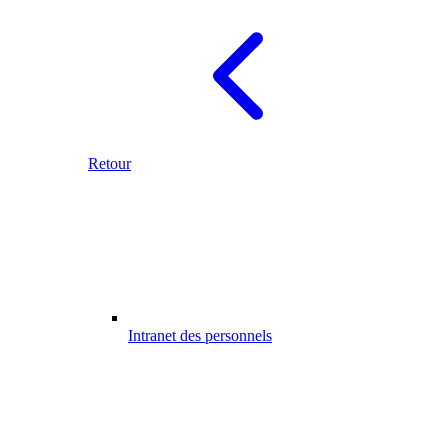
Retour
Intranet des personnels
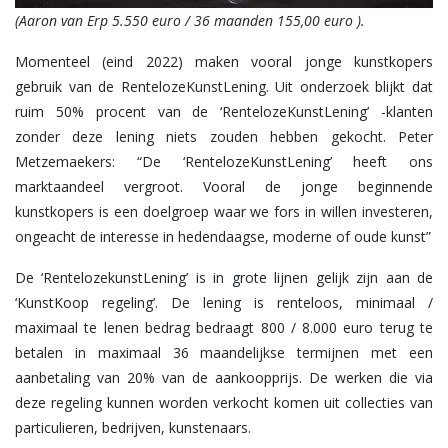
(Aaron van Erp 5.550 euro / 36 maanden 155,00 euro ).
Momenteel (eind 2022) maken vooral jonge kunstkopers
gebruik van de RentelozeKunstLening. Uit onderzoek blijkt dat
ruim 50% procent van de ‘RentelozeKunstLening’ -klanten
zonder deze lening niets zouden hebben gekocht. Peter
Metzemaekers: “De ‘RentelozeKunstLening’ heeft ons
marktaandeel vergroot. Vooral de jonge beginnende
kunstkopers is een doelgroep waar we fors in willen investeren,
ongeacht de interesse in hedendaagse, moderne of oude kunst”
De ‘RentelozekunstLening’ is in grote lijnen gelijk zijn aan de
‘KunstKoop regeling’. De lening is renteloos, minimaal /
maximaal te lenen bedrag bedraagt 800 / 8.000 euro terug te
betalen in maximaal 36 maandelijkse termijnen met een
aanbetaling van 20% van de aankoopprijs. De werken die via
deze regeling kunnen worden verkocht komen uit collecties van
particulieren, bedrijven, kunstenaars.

---

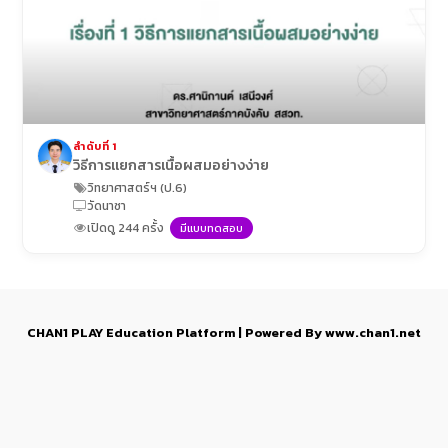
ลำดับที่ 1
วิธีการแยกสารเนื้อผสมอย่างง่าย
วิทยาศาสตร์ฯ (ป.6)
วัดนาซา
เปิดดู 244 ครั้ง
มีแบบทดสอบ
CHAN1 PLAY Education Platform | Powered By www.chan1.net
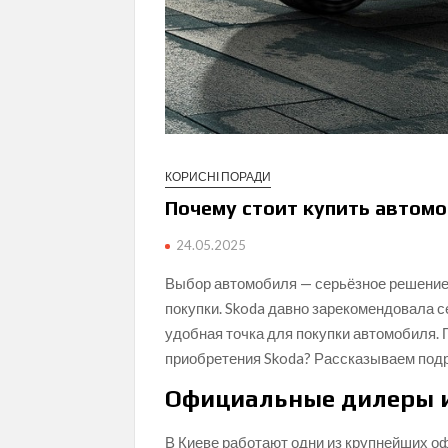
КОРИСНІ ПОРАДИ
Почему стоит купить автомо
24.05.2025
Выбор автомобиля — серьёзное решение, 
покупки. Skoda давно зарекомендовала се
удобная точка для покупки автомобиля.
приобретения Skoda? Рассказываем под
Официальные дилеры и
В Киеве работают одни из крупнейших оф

* * *

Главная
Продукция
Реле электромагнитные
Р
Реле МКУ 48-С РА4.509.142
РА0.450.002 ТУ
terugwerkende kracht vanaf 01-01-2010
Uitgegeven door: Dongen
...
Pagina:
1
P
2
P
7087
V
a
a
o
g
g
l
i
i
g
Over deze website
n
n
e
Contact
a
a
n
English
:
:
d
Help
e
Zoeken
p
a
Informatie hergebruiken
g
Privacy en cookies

About this exercise – Please, from the entries above, set down exactly the lines from the one containing "РА0.450.002 ТУ" through the one containing "Privacy en cookies", and only those.

Exercise answer –
РА0.450.002 ТУ
terugwerkende kracht vanaf 01-01-2010
Uitgegeven door: Dongen
...
Pagina:
1
P
2
P
7087
V
a
a
o
g
g
l
i
i
g
Over deze website
n
n
e
Contact
a
a
n
English
:
:
d
Help
e
Zoeken
p
a
Informatie hergebruiken
g
Privacy en cookies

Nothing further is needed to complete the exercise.